→ **Enunciado 1**: Transcreva da notícia sobre o grampo do advogado tudo o que vai de "Uma negociação de" até "Federal de Goiás.".
→ **Enunciado 2**: Liste todas as pessoas citadas pelo nome na notícia sobre o grampo do advogado.
→ **Enunciado 3**: Prossiga a notícia sobre o grampo do advogado a partir da última frase apresentada.

Advogado de ex-mulher de Cachoeira denuncia grampo de conversas com cliente

Uma negociação de honorários do criminalista Paulo Sérgio Leite Fernandes foi parar em um inquérito que investiga uma cliente de seu escritório. Advogado de Andréa Aprígio, ex-mulher de Carlinhos Cachoeira, ele teve interceptado um e-mail de seu escritório para a empresária, que estava grampeada pela Polícia Federal. A conversa foi incluída na investigação que apura movimentações financeiras dela. A interceptação ocorreu com o aval do juiz Alderico Rocha Santos, da Justiça Federal de Goiás.

→ **Dados fornecidos**:
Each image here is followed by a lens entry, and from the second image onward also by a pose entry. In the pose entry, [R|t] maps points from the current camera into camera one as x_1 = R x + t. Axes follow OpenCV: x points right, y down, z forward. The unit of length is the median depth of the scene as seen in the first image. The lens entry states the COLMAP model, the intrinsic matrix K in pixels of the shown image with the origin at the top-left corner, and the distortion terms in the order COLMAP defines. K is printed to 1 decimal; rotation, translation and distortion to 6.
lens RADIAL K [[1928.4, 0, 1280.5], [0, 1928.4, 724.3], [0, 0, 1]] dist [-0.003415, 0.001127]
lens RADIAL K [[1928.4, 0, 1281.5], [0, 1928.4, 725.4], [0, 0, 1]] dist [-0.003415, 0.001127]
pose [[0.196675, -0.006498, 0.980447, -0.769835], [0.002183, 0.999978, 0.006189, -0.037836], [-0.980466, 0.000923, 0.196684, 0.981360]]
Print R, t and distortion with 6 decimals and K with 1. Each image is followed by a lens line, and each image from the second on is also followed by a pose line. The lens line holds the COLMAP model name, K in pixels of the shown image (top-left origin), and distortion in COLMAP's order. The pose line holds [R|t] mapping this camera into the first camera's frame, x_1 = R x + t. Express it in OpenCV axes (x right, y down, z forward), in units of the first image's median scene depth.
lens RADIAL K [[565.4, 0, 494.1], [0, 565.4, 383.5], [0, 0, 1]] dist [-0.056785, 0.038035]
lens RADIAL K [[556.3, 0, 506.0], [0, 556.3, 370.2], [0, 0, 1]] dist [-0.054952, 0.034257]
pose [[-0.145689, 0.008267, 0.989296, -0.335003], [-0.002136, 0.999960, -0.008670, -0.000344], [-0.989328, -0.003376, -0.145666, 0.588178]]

→ **Resposta 1**:
Uma negociação de honorários do criminalista Paulo Sérgio Leite Fernandes foi parar em um inquérito que investiga uma cliente de seu escritório. Advogado de Andréa Aprígio, ex-mulher de Carlinhos Cachoeira, ele teve interceptado um e-mail de seu escritório para a empresária, que estava grampeada pela Polícia Federal. A conversa foi incluída na investigação que apura movimentações financeiras dela. A interceptação ocorreu com o aval do juiz Alderico Rocha Santos, da Justiça Federal de Goiás.

→ **Resposta 2**:
Paulo Sérgio Leite Fernandes
Andréa Aprígio
Carlinhos Cachoeira
Alderico Rocha Santos

→ **Resposta 3**:
Fernandes criticou a indiscrição por meio de reclamação formal ao juiz, dizendo que a prova era ilícita, por violar prerrogativas da advocacia. A contestação está sob análise de Rocha Santos. À ConJur, o juiz disse que a investigação sobre as finanças da ex-mulher de Cachoeira ainda está em andamento. “Tenho que estudar a matéria e ver as circunstâncias em que houve o diálogo”, afirmou. Rocha Santos disse que já ouviu o Ministério Público e deve decidir entre cinco e dez dias se mantém ou não a conversa no inquérito.

Andréa teve os bens bloqueados duas vezes. A primeira foi no início do ano passado, quando a Polícia Federal deflagrou a operação Monte Carlo e prendeu Cachoeira. Quando casados, eles foram sócios da empresa Farmacêutica Vitapan — que, por isso, também teve os ativos bloqueados. Com o fim do casamento, em 2004, Andréa ficou com 95% das quotas do capital social da empresa. Os 5% restantes ficaram com seu irmão.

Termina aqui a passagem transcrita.